Il jeta à son tour un œil discret vers la porte pour s'assurer que personne n'était dans le coin.
- Ça va.
- Pas à moi, Théo.
Il enfila sa veste et rangea son téléphone dans l'une de ses poches.
- Pas ici, répondit-il.
Il passa son sac en bandoulière par dessus sa tête et le cala contre son dos, sa bandoulière désormais calée sur son torse, entre ses deux pectoraux. Par chance, plus personne n'avait cours dans cette salle ce jour-ci. Il se tourna vers la jeune fille et l'observa.
- Je sais, mais je m'inquiète pour toi.
- Tout va bien.
- Non. Ce n'est pas vrai.
Il soupira.
- Oui, ce n'est pas vrai. Tu as raison. Mais qu'est-ce que tu veux que je te dise, Lyly ? Que je suis au fond du gouffre ? Je sais que c'est un passage, alors j'attends. Il n'y a que ça à faire.
- Comment tu fais ?
- De quoi ?
- Ça, répondit-elle en le désignant de la tête. Réagir comme tu le fais.

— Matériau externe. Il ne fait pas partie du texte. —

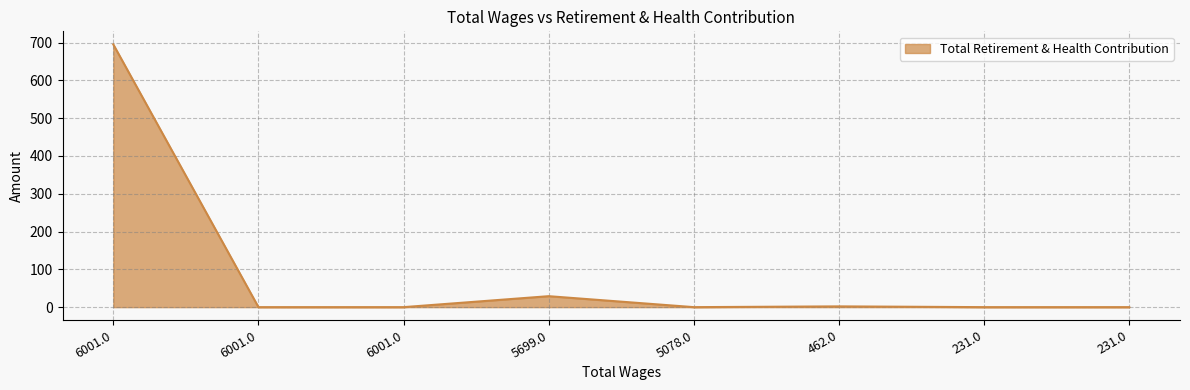

Reading left to right, extract all data points from this chart.

6001.0=695	6001.0=0	6001.0=0	5699.0=29	5078.0=0	462.0=2	231.0=0	231.0=0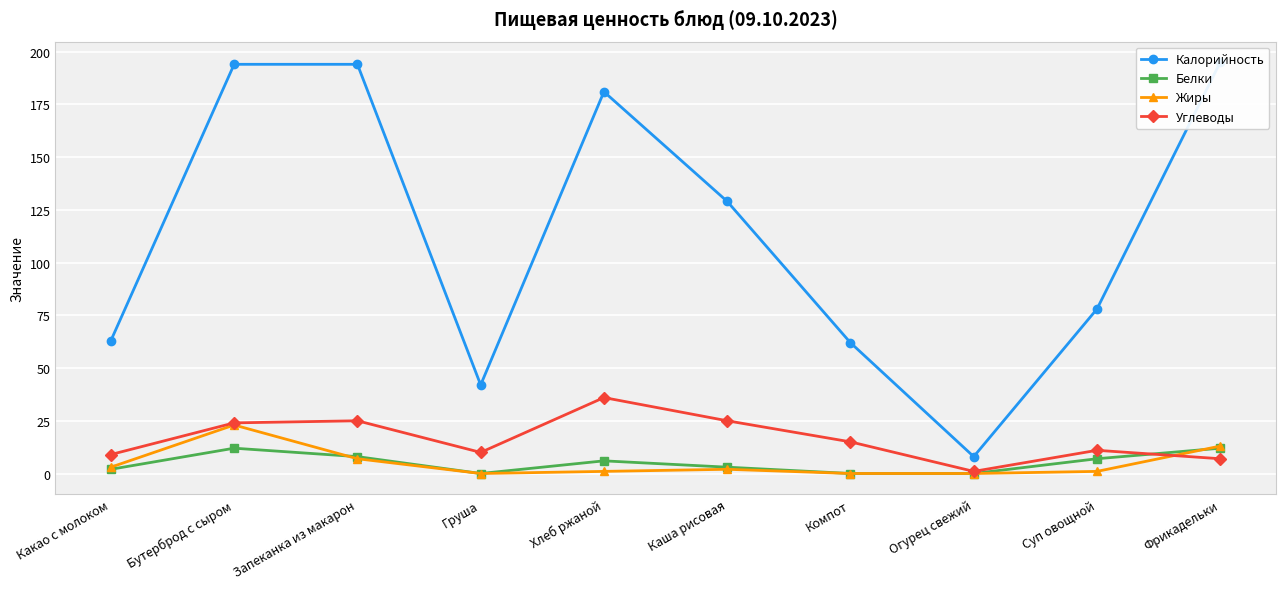

Reading left to right, transcribe all the data shown in this chart.

Калорийность: Какао с молоком=63	Бутерброд с сыром=194	Запеканка из макарон=194	Груша=42	Хлеб ржаной=181	Каша рисовая=129	Компот=62	Огурец свежий=8	Суп овощной=78	Фрикадельки=195
Белки: Какао с молоком=2	Бутерброд с сыром=12	Запеканка из макарон=8	Груша=0	Хлеб ржаной=6	Каша рисовая=3	Компот=0	Огурец свежий=0	Суп овощной=7	Фрикадельки=12
Жиры: Какао с молоком=3	Бутерброд с сыром=23	Запеканка из макарон=7	Груша=0	Хлеб ржаной=1	Каша рисовая=2	Компот=0	Огурец свежий=0	Суп овощной=1	Фрикадельки=13
Углеводы: Какао с молоком=9	Бутерброд с сыром=24	Запеканка из макарон=25	Груша=10	Хлеб ржаной=36	Каша рисовая=25	Компот=15	Огурец свежий=1	Суп овощной=11	Фрикадельки=7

Il expira lentement, lasse.
- J'ai l'habitude. Je n'aime pas qu'on s'inquiète pour moi, soupira-t-il. Et...
- Tu ne t'autorises même pas à pleurer, Théo. C'est mauvais. Tu as à peine pleuré hier.
Il la fixa.
- À quoi ça sert que je pleure ? Ce qui est fait est fait. Je ne peux pas retourner en arrière, je ne peux pas sauver mes parents, je...
- Mais tu as le droit de pleurer ! Tu as le droit de montrer que ça ne va pas ! Elle s'arrêta et reprit plus doucement. J'ai peur pour toi, Théo...
Il s'avança et s'arrêta près de Lyly, son visage à quelques mètres du sien.
- Tu ne dois pas t'en faire pour moi, reprit-il doucement. J'ai toujours géré.
Elle aurait aimé lui toucher le visage, passer ses doigts sur ses lèvres qu'elle idolâtrait tant, mais elle ne pouvait pas le faire. Pas ici. Si quelqu'un déboulait dans la classe alors qu'elle lui caressait le visage, ils pourraient avoir des problèmes, bien plus Théo qu'elle, d'ailleurs.
- Je peux passer te voir ce soir ?
Il hocha la tête que non.
- Je ne serai pas chez moi avant vingt-deux heures, peut-être vingt-trois. Je vais manger chez un ami.
- Un collègue ?
- Non, un ami du lycée.
Il jeta un vif coup d'œil vers le couloir avant de reporter son regard sur Lyly, qui ne le quittait pas des yeux.
- Écoute... J'ai conscience de tout ce dont je t'ai parlé hier, et... Et je n'ai pas l'habitude d'en parler. Quasiment personne n'est au courant, même pas John, alors... Il soupira. Je te connais, tu es une personne curieuse, et je suis sûr que tu as des questions, mais pas ici. On aura le temps d'en parler plus tard... Si tu veux.
Lyly acquiesça la tête. Bien sûr qu'elle avait des tonnes de questions en tête. Il lui adressa un léger sourire, pas très convaincant.
- Il faut que j'aille à mon prochain cours.
La jeune étudiante se décala habilement pour laisser Théo s'en aller. Il lui adressa un léger sourire de remerciement, lui pressa rapidement la main et sortit de la classe, les mains enfoncées dans les poches de sa veste, le visage de nouveau fermé.